Успокоенная этими мыслями, она опять подумала о постояльце: «Чудной человек». Со всех сторон осмотрела коробку конфет. Дорогие. Шоколадные. Видать, деньгам счета не знает, если за пустяковое дело так одаривает. Ее все время подмывало заглянуть в записку, но она пересилила свое любопытство. Неловко будет перед Верой Михайловной.

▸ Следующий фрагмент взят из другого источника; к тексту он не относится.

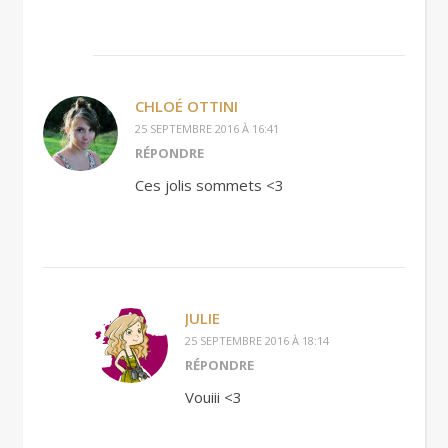
CHLOÉ OTTINI
25 SEPTEMBRE 2016 À 16:41
RÉPONDRE
Ces jolis sommets <3
JULIE
25 SEPTEMBRE 2016 À 18:14
RÉPONDRE
Vouiii <3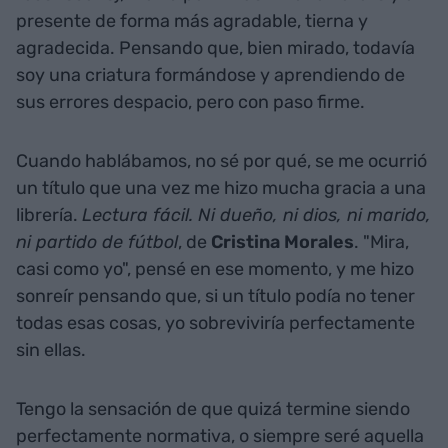
presente de forma más agradable, tierna y
agradecida. Pensando que, bien mirado, todavía
soy una criatura formándose y aprendiendo de
sus errores despacio, pero con paso firme.
Cuando hablábamos, no sé por qué, se me ocurrió
un título que una vez me hizo mucha gracia a una
librería.
Lectura fácil. Ni dueño, ni dios, ni marido,
ni partido de fútbol
, de
Cristina Morales
. "Mira,
casi como yo", pensé en ese momento, y me hizo
sonreír pensando que, si un título podía no tener
todas esas cosas, yo sobreviviría perfectamente
sin ellas.
Tengo la sensación de que quizá termine siendo
perfectamente normativa, o siempre seré aquella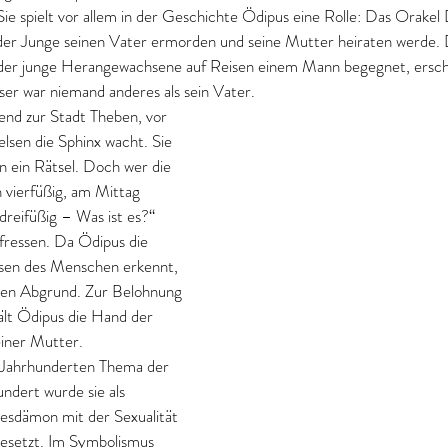
ie spielt vor allem in der Geschichte Ödipus eine Rolle: Das Orakel 
 der Junge seinen Vater ermorden und seine Mutter heiraten werde. 
s der junge Herangewachsene auf Reisen einem Mann begegnet, erschlä
er war niemand anderes als sein Vater. 
nd zur Stadt Theben, vor 
lsen die Sphinx wacht. Sie 
n ein Rätsel. Doch wer die 
 vierfüßig, am Mittag 
reifüßig – Was ist es?“ 
gefressen. Da Ödipus die 
sen des Menschen erkennt, 
n den Abgrund. Zur Belohnung 
lt Ödipus die Hand der 
einer Mutter.
t Jahrhunderten Thema der 
ndert wurde sie als 
esdämon mit der Sexualität 
gesetzt. Im Symbolismus 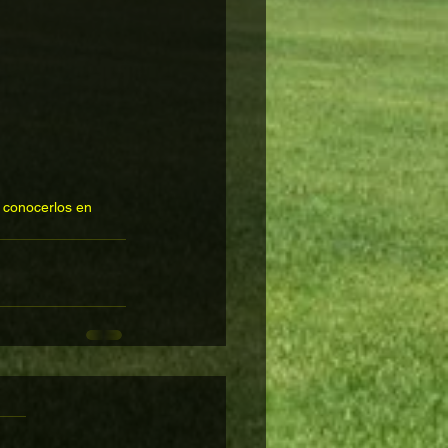
 conocerlos en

Агафья Платоновна подходила к больнице, когда с ее крылечка легко сбежала Вера Михайловна и торопливым шагом пошла навстречу. Остановилась.
— Вы ко мне?
— К тебе, милая.
— Неважно чувствуете? Ну, идемте.
— Да нет, совсем по другому делу. Ты куда?
— Домой, обедать.
— Ну пошли. Зайдем ко мне, я тебя пельменями угощу.
— Спасибо. Мне еще и животину накормить надо.
— Беда с тобой. Михайловна. Добрые люди давно пообедали, а ты все еще не евши. И животина. Развяжись ты с нею, голубушка.
— Развяжусь, — серьезно пообещала она и, вскинув руку, взглянула на часы.
— У меня постоялец остановился, — заторопилась Агафья Платоновна. — Забавный. Видишь, конфеты мне дал. Просил тебе передать записку. Возьми.